# [Aim of the task]
Count the lines of the data below that contain the string "della", matching case exactly, and give only the number.

# [Task data]
_ _ _
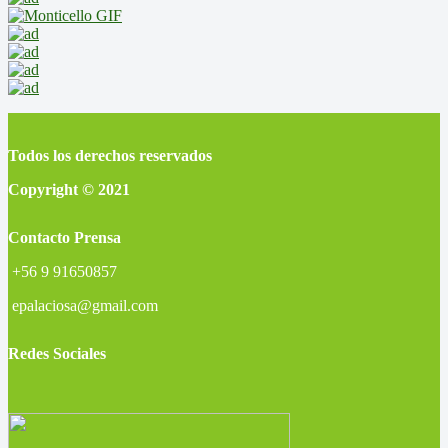
Todos los derechos reservados
Copyright © 2021
Contacto Prensa
+56 9 91650857
epalaciosa@gmail.com
Redes Sociales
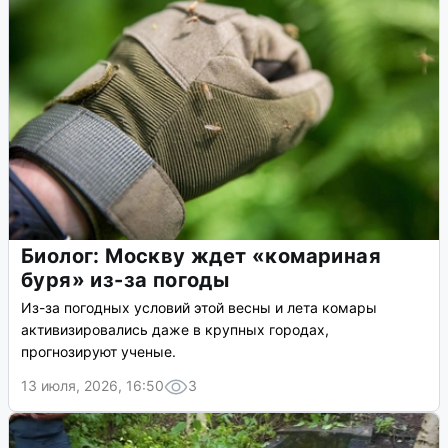
Биолог: Москву ждет «комариная
буря» из-за погоды
Из-за погодных условий этой весны и лета комары
активизировались даже в крупных городах,
прогнозируют ученые.
13 июля, 2026, 16:50
3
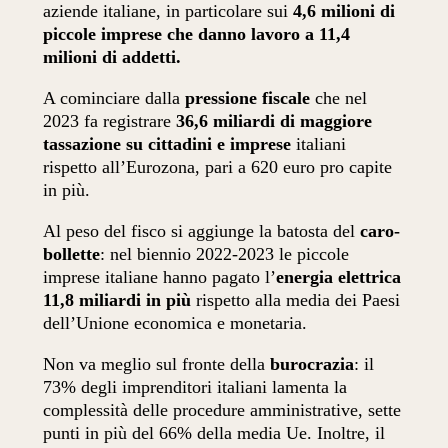
aziende italiane, in particolare sui
4,6 milioni di
piccole imprese che danno lavoro a 11,4
milioni di addetti.
A cominciare dalla
pressione fiscale
che nel
2023 fa registrare
36,6 miliardi di maggiore
tassazione su cittadini e imprese
italiani
rispetto all’Eurozona, pari a 620 euro pro capite
in più.
Al peso del fisco si aggiunge la batosta del
caro-
bollette
: nel biennio 2022-2023 le piccole
imprese italiane hanno pagato l’
energia elettrica
11,8 miliardi in più
rispetto alla media dei Paesi
dell’Unione economica e monetaria.
Non va meglio sul fronte della
burocrazia
: il
73% degli imprenditori italiani lamenta la
complessità delle procedure amministrative, sette
punti in più del 66% della media Ue. Inoltre, il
_ _ _
# [Response to the exercise]
2